Submitted by Bhakti Satrio on
Anggota Bawaslu Puadi dalam kegiatan Bawaslu Goes to Campus: Sosialisasi Penanganan Pelanggaran Pemutakhiran Daftar Pemilih bagi Pemilih Pemula di Universitas MUhammadiyah Jakarta, Kamis (18/12/2025).

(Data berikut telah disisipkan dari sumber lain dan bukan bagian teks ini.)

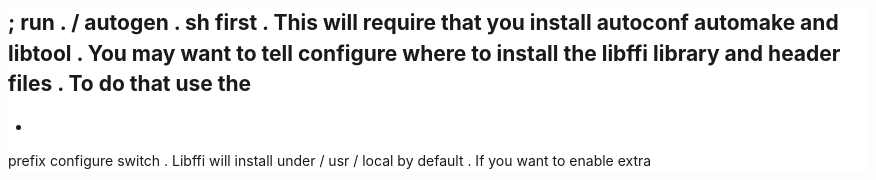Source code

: ;
run
.
/
autogen
.
sh
first
.
This
will
require
that
you
install
autoconf
automake
and
libtool
.
You
may
want
to
tell
configure
where
to
install
the
libffi
library
and
header
files
.
To
do
that
use
the
-
-
prefix
configure
switch
.
Libffi
will
install
under
/
usr
/
local
by
default
.
If
you
want
to
enable
extra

Jakarta, Badan Pengawas Pemilihan Umum – Anggota Bawaslu Puadi mengajak mahasiswa untuk mengawal dan mengawasi data pemilih. Dia menjelaskan, data pemilih kerap menjadi salah satu pelanggaran pemilu yang perlu diawasi. 

 

Puadi menambahkan, akurasi data pemilih merupakan kunci utama dalam menekan angka pelanggaran dalam pemilu atau pemilihan. Dalam pemaparannya, dia menyoroti bahwa berbagai jenis pelanggaran pemilu, mulai dari ranah administratif, pelanggaran kode etik, hingga tindak pidana, sering kali berakar dari satu masalah fundamental, yaitu ketidakakuratan data pemilih.

 

Menurut Puadi, data pemilih yang tidak valid memiliki dampak sistemik yang luas. Hal ini tidak hanya memicu munculnya pemilih ganda atau masuknya pemilih yang sebenarnya tidak memenuhi syarat, tetapi juga berisiko tinggi menghilangkan hak pilih warga negara yang sah. 

 

"Data pemilih bukan sekadar urusan administrasi atau angka-angka di atas kertas. Dalam ekosistem demokrasi, data adalah fondasi keadilan pemilu. Jika fondasinya rapuh karena ketidakteraturan, bangunan keadilan pemilu akan sulit berdiri tegak," ujar Puadi dalam kegiatan Bawaslu Goes to Campus: Sosialisasi Penanganan Pelanggaran Pemutakhiran Daftar Pemilih bagi Pemilih Pemula di Universitas MUhammadiyah Jakarta, Kamis (18/12/2025).

 

Lebih lanjut, Puadi menjelaskan, pada Pemilu 2024, persoalan data pemilih mencapai titik yang sangat krusial karena beririsan langsung dengan proses penanganan pelanggaran hukum. Dia menjabarkan, dalam praktiknya, data pemilih berfungsi sebagai bukti awal (initial evidence) yang menjadi dasar bagi pengawas pemilu dalam melakukan klarifikasi, penelusuran, hingga penguatan rekomendasi dan putusan hukum.

 

"Data yang keliru dapat berujung pada konsekuensi hukum yang sangat serius. Contoh nyata dapat kita lihat pada penanganan kasus pidana terkait Daftar Pemilih Tetap Luar Negeri (DPTLN). Hal ini menunjukkan bahwa kesalahan data bukan hanya masalah teknis, tapi bisa menyeret seseorang ke ranah pidana pemilu," tegasnya.

 

 

Oleh sebab tersebut, Puadi mengajak peran aktif mahasiswa dan kalangan akademisi untuk ikut serta mengawal ekosistem data pemilih. Dia menekankan bahwa isu data pemilih harus diletakkan sebagai isu hukum tata negara yang sangat penting, bukan sekadar isu teknis lapangan.

 

"Mahasiswa dan akademisi harus menjadi garda terdepan dalam memahami dan mengawal isu ini. Perlu kita tanamkan bersama bahwa keadilan pemilu dimulai dari keadilan data. Tanpa data yang jujur dan akurat, keadilan bagi setiap suara rakyat mustahil bisa diwujudkan," pungkas Puadi.